Choose from the methods listed below to answer the following questions.
a. net present value
b. net present cost
c. annualized cost
d. break-even
e. internal rate of return
f. cost-benefit analysis
1. The Public Water Works Department (PWW) is trying to decide whether to replace the crumbling water pipes below Metro City’s streets with plastic pipe that it believes will last 30 years or the more expensive concrete pipe that has a useful life of 100 years. PWW should use the _________ method to choose between the two alternatives.
2. The Independent Advisory Commission (IAC) is evaluating the economic viability of Metro’s proposed bid for the 2027 Olympics. Proponents of the games argue that the Olympics will generate substantial economic benefits for the city. Opponents point to the high cash outlays associated with the bid and subsequent costs of hosting the games. IAC should use the _________ method to evaluate the financial implications of Metro’s bid for the Olympics.
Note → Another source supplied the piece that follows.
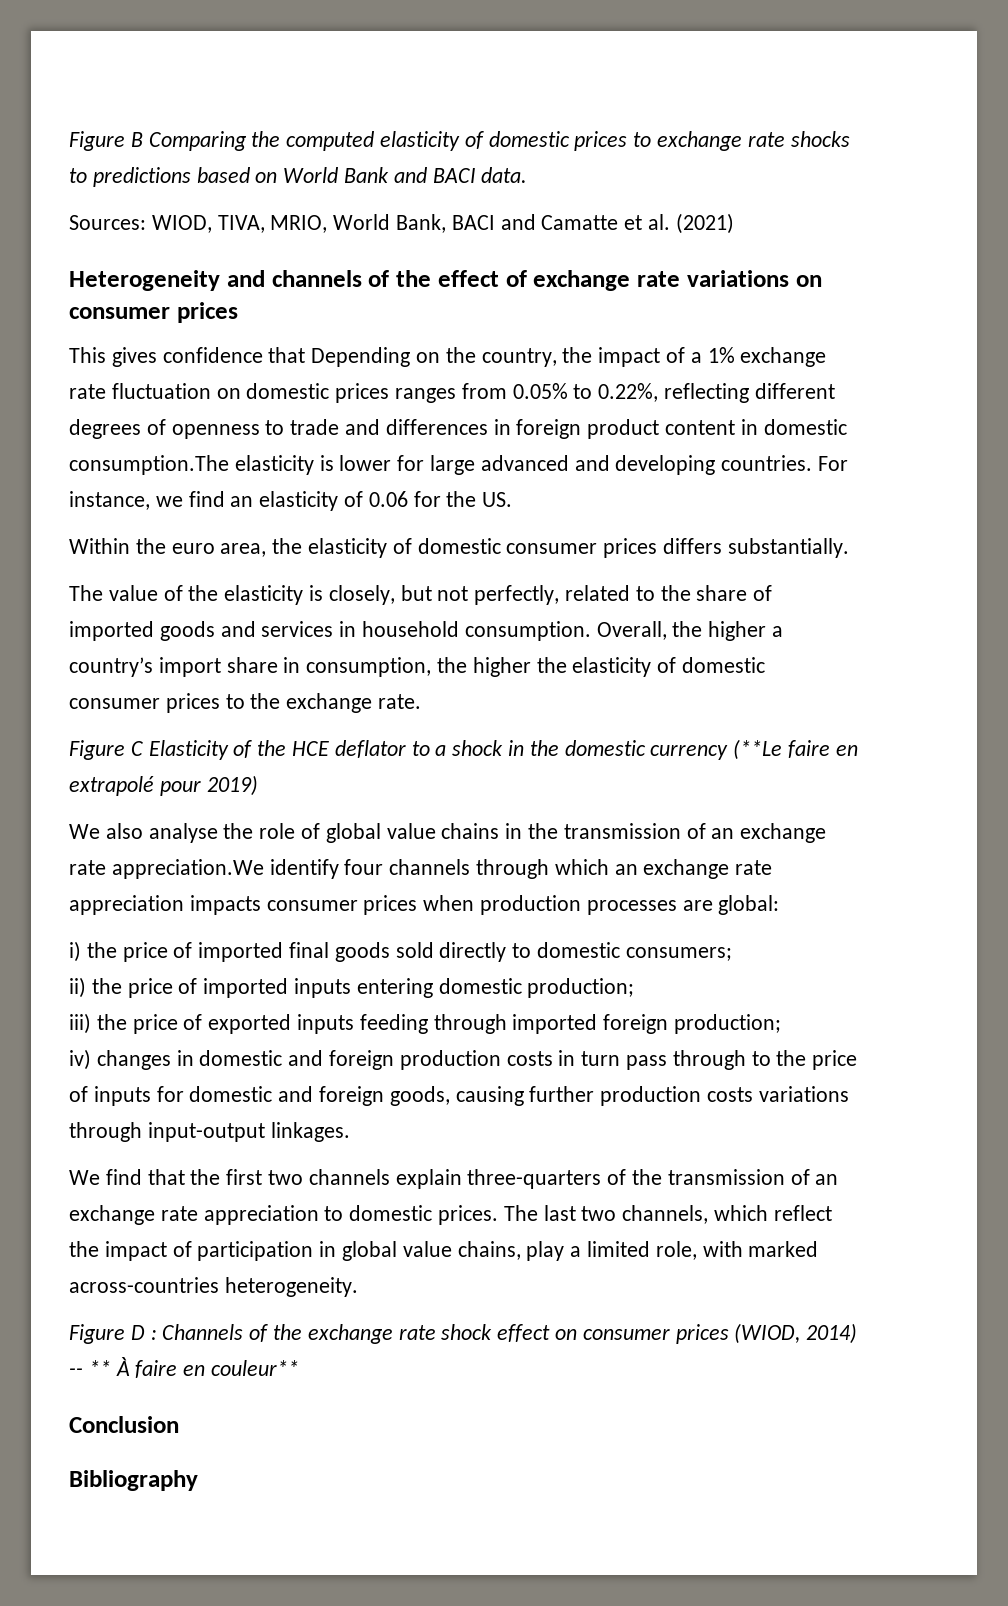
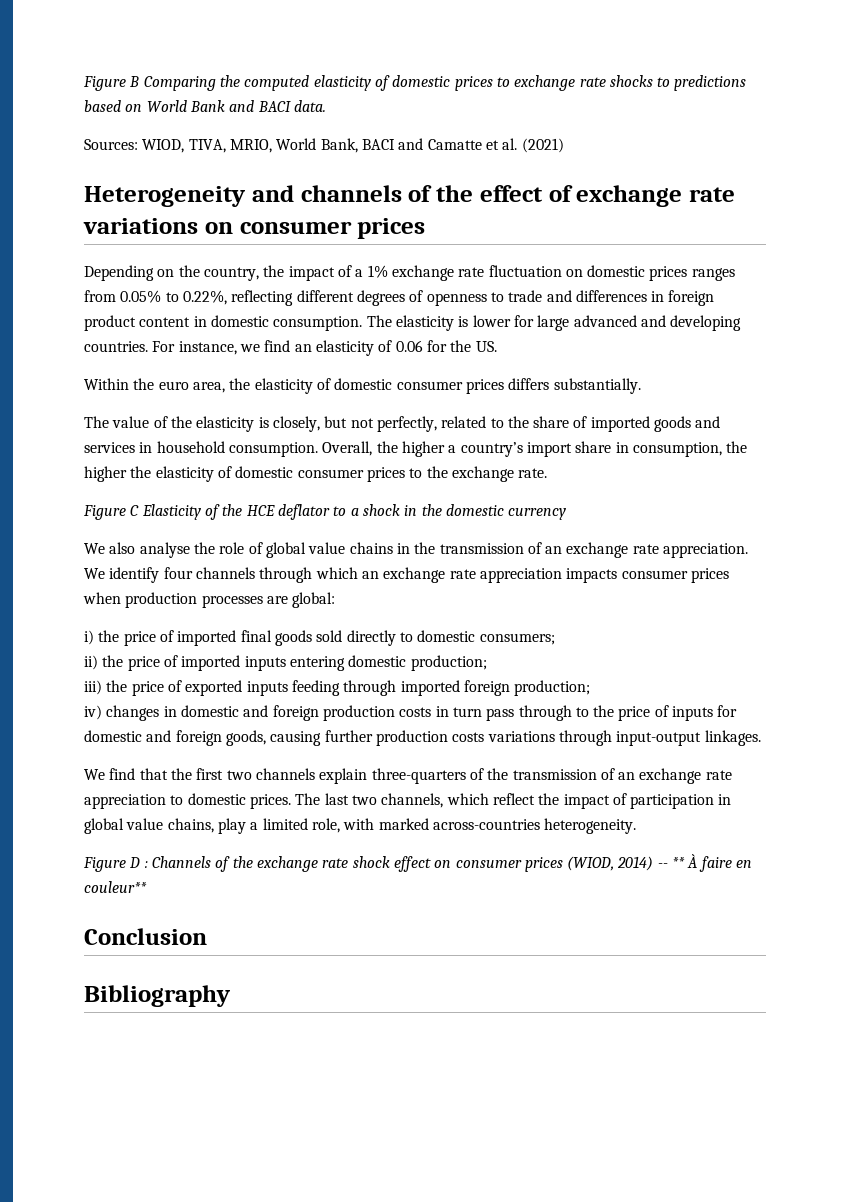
[69,347,306,367] This gives confidence that -> (426, 228) none
[69,455,229,475] consumption.The -> [273,315,392,331] consumption. The
[733,739,858,760] [69,775,258,796] (**Le faire en extrapolé pour 2019) -> (567, 514) none
[111,859,264,879] appreciation.We -> [663,543,749,558] [84,568,105,579] appreciation. We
3. The _________ is the discount rate that sets the present value of the cash inflows from a project equal to the present value of the cash outflows from a project.
4. If you were asked to analyze the state’s decision to invest $100 million in a new auto plant, where state officials expect their investment to generate future tax revenues and other economic and social benefits, you would do a(n) _________.
5. The _________ method is used to evaluate decisions where there are no incremental cash inflows and all alternatives have the same useful lives.
6. The _________ method is used to evaluate investments that generate both cash inflows and cash outflows.